For those who labor in our North Carolina fields, a population that is overwhelmingly Latinx immigrants, that uncertainty extends beyond their paychecks and into their physical and mental health. As a fellow with Student Action with Farmworkers, a nonprofit organization dedicated to improving the lives of farmworkers and their families, I witnessed the unimaginable conditions farmworkers endure on a daily basis while working and living in the fields. I saw farmworkers returning to cramped living quarters with no air conditioning after having worked 12-hour days in 100+ degree temperatures. With rising temperatures affecting agricultural industries around the country, outdoor laborers face a far greater risk of heatstroke, dehydration and kidney failure as a result of their environment. In an industry that is rife with abusive labor practices, these conditions all add up to make an already difficult workplace all the more precarious.
As a first-generation child of an immigrant mother, I’ve seen firsthand how these climate-fueled health disparities are affecting both documented and undocumented communities throughout North Carolina. Migrant farmworkers, in addition to many other Latinx and undocumented communities, stay in homes that are often susceptible to flooding. I remember reading heartbreaking stories of Latinx families who lost everything after Hurricane Florence. Extreme weather events, like Florence, are made more severe by climate change and have a disproportionate effect on those who work outdoors.
In addition to climate justice issues such as hurricane impacts, environmental justice issues such as water and air quality are prevalent in many local communities, too. Nationwide, insufficient access to health care among Latinx populations is one reason why children in these communities are 40% more likely to die as a result of an asthma attack compared to white children.
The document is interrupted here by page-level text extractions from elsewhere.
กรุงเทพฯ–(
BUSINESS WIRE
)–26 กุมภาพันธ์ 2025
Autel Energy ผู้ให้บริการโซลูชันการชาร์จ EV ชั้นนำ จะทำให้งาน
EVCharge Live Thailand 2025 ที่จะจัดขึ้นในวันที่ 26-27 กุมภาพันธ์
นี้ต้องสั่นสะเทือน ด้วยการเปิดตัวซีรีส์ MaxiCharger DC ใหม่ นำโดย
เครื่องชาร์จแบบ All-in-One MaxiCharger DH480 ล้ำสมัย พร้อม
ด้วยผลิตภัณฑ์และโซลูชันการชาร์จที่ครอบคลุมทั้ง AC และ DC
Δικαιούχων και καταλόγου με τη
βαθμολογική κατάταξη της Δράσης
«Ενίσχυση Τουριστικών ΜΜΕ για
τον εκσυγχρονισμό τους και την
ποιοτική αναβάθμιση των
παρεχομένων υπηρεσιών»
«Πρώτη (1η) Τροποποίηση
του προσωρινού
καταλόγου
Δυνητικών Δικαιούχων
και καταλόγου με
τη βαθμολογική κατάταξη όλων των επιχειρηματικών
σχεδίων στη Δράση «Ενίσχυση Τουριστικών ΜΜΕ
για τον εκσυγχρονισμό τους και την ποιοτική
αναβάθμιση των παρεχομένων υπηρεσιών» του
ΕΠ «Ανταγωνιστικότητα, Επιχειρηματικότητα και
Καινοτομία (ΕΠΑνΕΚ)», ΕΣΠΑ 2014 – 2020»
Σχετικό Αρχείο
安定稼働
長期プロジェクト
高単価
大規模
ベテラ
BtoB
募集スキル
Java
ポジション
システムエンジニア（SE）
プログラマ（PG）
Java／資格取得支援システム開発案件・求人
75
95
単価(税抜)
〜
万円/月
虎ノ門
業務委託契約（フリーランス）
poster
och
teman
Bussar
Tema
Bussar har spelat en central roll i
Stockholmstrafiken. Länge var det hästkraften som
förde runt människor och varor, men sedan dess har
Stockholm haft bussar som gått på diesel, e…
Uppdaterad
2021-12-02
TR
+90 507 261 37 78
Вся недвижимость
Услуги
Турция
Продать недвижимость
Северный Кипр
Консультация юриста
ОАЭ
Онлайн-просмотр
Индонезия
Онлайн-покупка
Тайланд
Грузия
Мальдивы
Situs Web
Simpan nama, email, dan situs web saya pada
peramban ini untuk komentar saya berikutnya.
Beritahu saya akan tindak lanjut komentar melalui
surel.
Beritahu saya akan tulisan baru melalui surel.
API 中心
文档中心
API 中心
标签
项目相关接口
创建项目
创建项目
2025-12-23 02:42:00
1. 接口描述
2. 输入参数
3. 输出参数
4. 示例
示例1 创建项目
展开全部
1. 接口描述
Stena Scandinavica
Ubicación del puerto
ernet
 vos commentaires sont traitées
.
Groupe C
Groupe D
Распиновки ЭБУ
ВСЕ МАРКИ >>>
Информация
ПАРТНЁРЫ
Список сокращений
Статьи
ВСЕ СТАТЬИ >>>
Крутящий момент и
Couple this with the fact that an estimated 39% of Latinx families live within 30 miles of a polluting power plant, and we begin to see the unique ways in which a failure to act on climate change is a particularly dire failure for communities of color.
Addressing the root cause of these injustices is going to require much more than just talking about it – we must commit to transitioning to a 100% clean energy economy. With Hurricane Florence alone costing North Carolinians nearly $17 billion, it’s clear that nothing short of bold action will suffice.
Unfortunately, our senators, Thom Tillis and Richard Burr, recently sided with big polluters over the health and wellbeing of our state by voting to support the Trump administration’s so-called “Affordable Clean Energy (ACE) rule,” which would extend the lives of dirty coal plants and do absolutely nothing to curb the carbon pollution behind climate change. While farmworkers and Latinx communities are bearing the brunt of climate change’s devastating impacts, our senators have shown themselves to be more interested in lining industries’ pockets than in taking action on climate and helping transition North Carolina to a 100% clean energy economy.
For the sake of vulnerable laborers, hardworking Latinx immigrants, and all North Carolinians, we must act on climate. It’s time our senators do the same. Join me as we call on our elected officials to take action now.